With billions of wireless devices shipped across the globe every year, it is safe to assume that most of us carry at least one wireless gadget with us much of the time. By Maxim Chernyshev
The number of wearables to be shipped this year alone is expected to exceed 100 million. Interestingly, one-third of wearables next year will be rather inconspicuous, with smart contact lenses and connected jewellery also hitting the market.
The growing demand for more traditional gadgets such as smartphones and tablets is also set to continue. The increasing popularity of wireless home automation products and smart appliances means there will be more wireless gadgets around your home.
Our cars are getting smarter too, with built-in wireless technologies delivering the latest connected driving and infotainment experience.
All in the signals
Wireless communications including the omnipresent Wi-Fi and Bluetooth technologies are underpinned by radio transmissions. These seemingly invisible radio waves travel in the open air – a medium that is easily accessible by anyone.
What cannot be seen with a naked eye can be revealed using special sensors and technology components that are getting cheaper, smaller and more capable.
Even when not actively used, a good portion of wireless devices leak radio signals that can be collected, processed and possibly even matched to a specific device.
These signals can also be labelled as digital fingerprints or wireless traces or footprints. Most wireless devices have a unique identifier such as the MAC address for Wi-Fi and BD_ADDR address for Bluetooth and these identifiers can be captured using commodity technology.
While a number of protocol improvements add privacy preservation mechanisms, research suggests that characteristics of wireless radio signals transmitted by individual devices can also be used to obtain highly unique traces.
A single wireless trace may not be very useful, but a collection of traces over time and multiple locations can be quite revealing.
There is an obvious privacy concern here, as tracking wireless devices based on their fingerprints naturally leads to tracking people. Yet, the potential benefits may outweigh these risks.
The concept of visitor analytics, for example, has gained popularity in the retail sector to provide businesses with greater visibility into the visiting habits of their stores. These analytics solutions are able to detect repeat visitors and gauge their visit duration with impressive location accuracy.
Fortunately, these solutions usually aim to incorporate privacy preservation measures and are more likely to be interested in a summary view rather than tracking of specific devices.
Similarly, a better understanding of city environments based on wireless footprints can result in more informed urban planning decisions aimed at making our cities smarter, safer and more liveable.
Theft of devices
But more importantly, wireless devices and cars are also an attractive target for burglars and car thieves.
Burglaries and theft are a growing issue in Australia. In particular, Western Australia was earlier this year labelled as the “home invasion and car theft capital” of all Australian states and territories.

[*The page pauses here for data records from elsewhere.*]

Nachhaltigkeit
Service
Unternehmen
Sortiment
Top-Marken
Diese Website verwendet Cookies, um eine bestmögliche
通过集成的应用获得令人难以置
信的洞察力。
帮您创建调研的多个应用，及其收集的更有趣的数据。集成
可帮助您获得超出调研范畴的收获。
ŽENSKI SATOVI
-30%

Fortunately, a solution might be in sight if we consider the use of wireless traces to track and locate stolen items, provided that device fingerprints are known to the police. While voluntary MAC and BD_ADDR registrations can easily be facilitated, maintaining a database of radio signal-based fingerprints will be tricky.

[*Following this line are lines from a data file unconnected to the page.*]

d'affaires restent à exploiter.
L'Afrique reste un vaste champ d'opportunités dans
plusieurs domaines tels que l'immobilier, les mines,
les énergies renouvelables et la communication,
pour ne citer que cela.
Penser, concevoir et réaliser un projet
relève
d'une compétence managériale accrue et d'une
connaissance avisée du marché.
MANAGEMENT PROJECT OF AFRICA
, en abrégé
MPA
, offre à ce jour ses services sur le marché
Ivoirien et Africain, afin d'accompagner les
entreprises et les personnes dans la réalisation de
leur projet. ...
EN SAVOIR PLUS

But finding a stolen device could be as simple as scanning the air for its presence using a known digital fingerprint. These traces can usually be recognised from up to a 100 metres and even further away using specialised equipment.
Despite the apparent logistical and possible legal challenges, the concept has significant potential.
The idea is to disrupt the criminal network by making the use and circulation of stolen property less viable. Knowing that an unlawfully obtained laptop or a smart TV can be found could discourage people from buying or selling these items.
The solution could also reduce the claim stress faced by the insurance companies in the wake of these types of crime.
To stop the traces from being discovered, the wireless on the device would need to be turned off and in many cases this would make it useless.
With cars that have an in-dash entertainment unit with wireless technology, the unit would need to be removed or replaced and that represents additional and likely undesirable effort.
Practical attempts to leverage wireless traces for law enforcement are already taking place. A proof-of-concept solution called L8NT (“latent”) that uses Wi-Fi has been on trial in the US state of Iowa late last year.
While the concept is simple and the underlying technology is readily accessible, there will be significant challenges to overcome.
To be effective, the solution will require a widespread sensor network and integration of additional technology into the police cars, public transport and city infrastructure. Drones can also be used to fly sensors up in the air for increased coverage.
Certain types of wireless footprints can also be easily spoofed on some devices and techie criminals will likely learn and use tricks to effectively hide these devices. But, it is unlikely that an average home burglar will have the necessary technical skills to use these techniques.